▸ Your objective: Find "coffee cup: none" in the material, then return exactly the line containing it and all lines after it to the end, leaving out pictures.

▸ Recorded data:
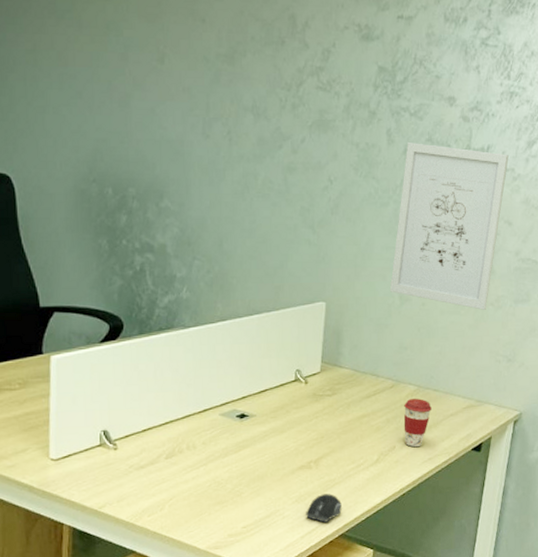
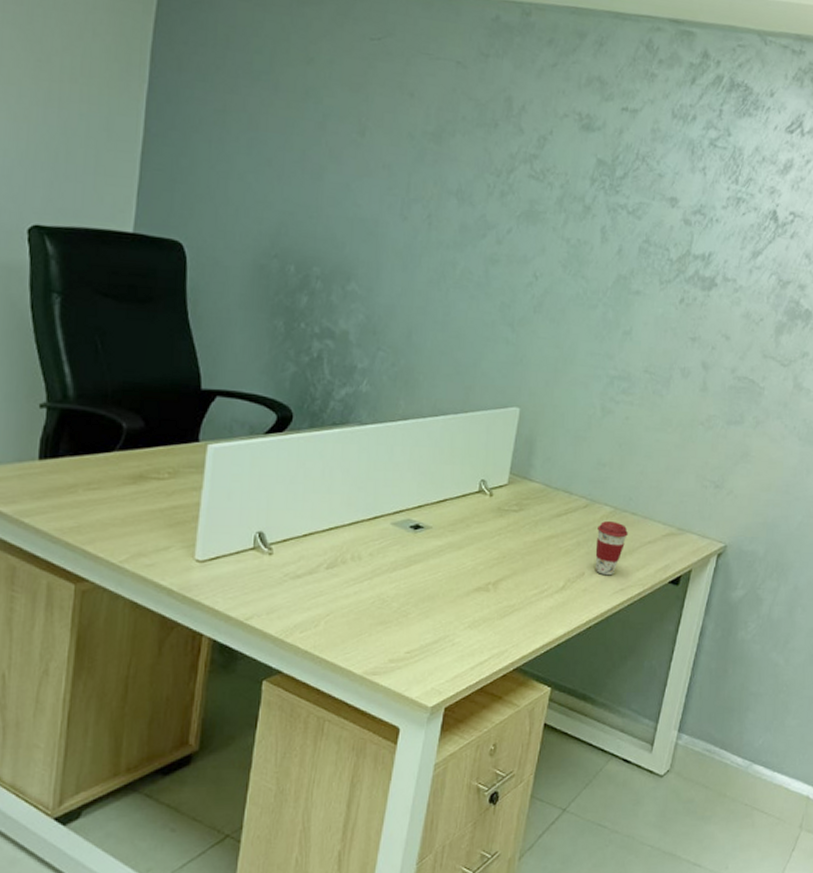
computer mouse: present [306,493,342,523] -> none [478,621,520,653]
wall art: present [389,143,509,310] -> none [591,242,731,429]

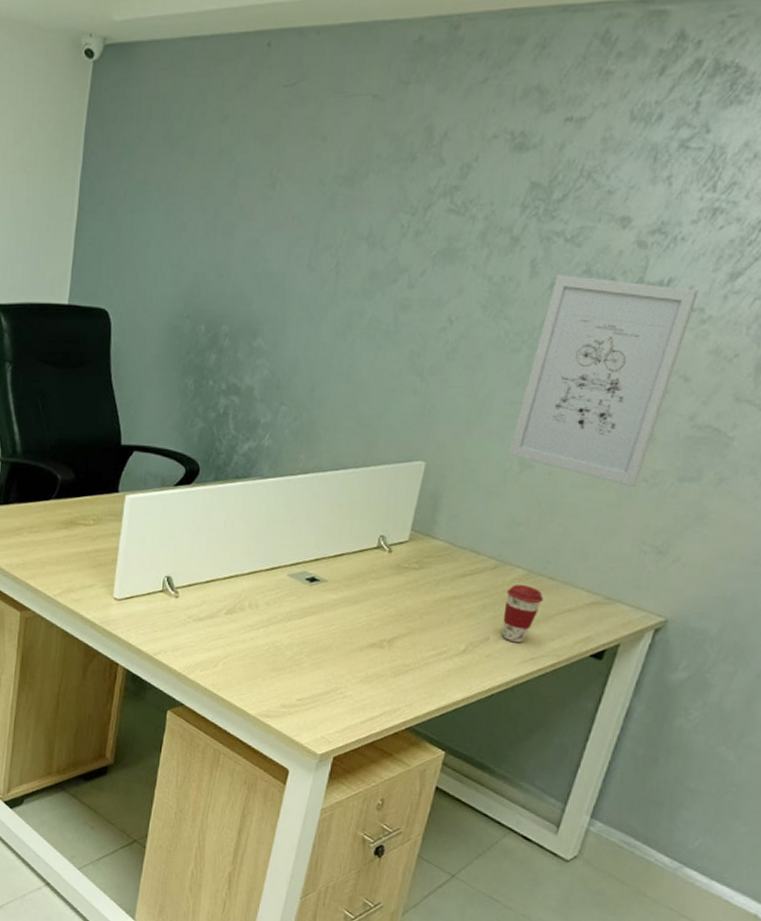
wall art: none [591,242,731,429] -> present [507,275,698,486]

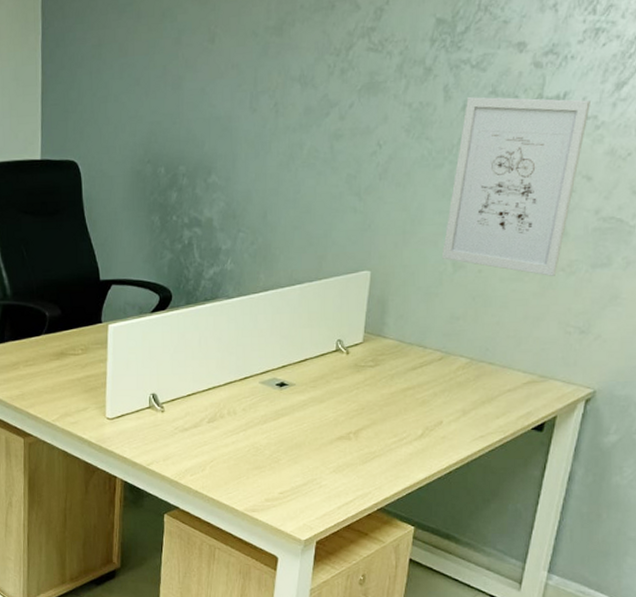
coffee cup: present [501,585,543,643] -> none [452,372,486,424]

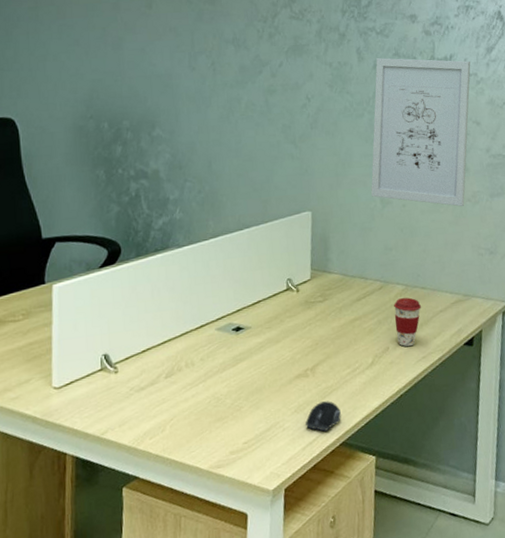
computer mouse: none [344,466,382,495] -> present [305,401,341,432]
coffee cup: none [452,372,486,424] -> present [394,297,421,347]

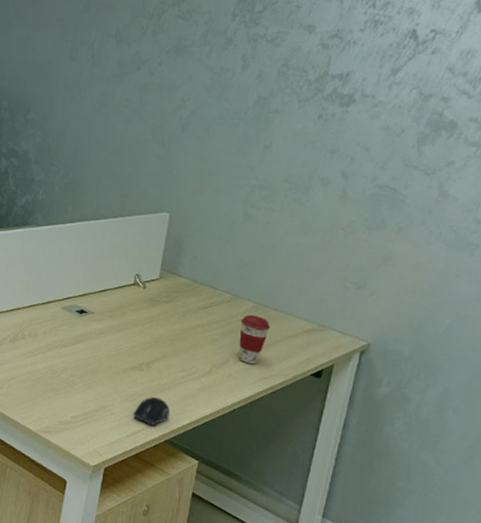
wall art: present [370,58,471,207] -> none [234,68,369,234]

▸ Exercise response:
coffee cup: none [452,372,486,424] -> present [394,297,421,347]

wall art: present [370,58,471,207] -> none [234,68,369,234]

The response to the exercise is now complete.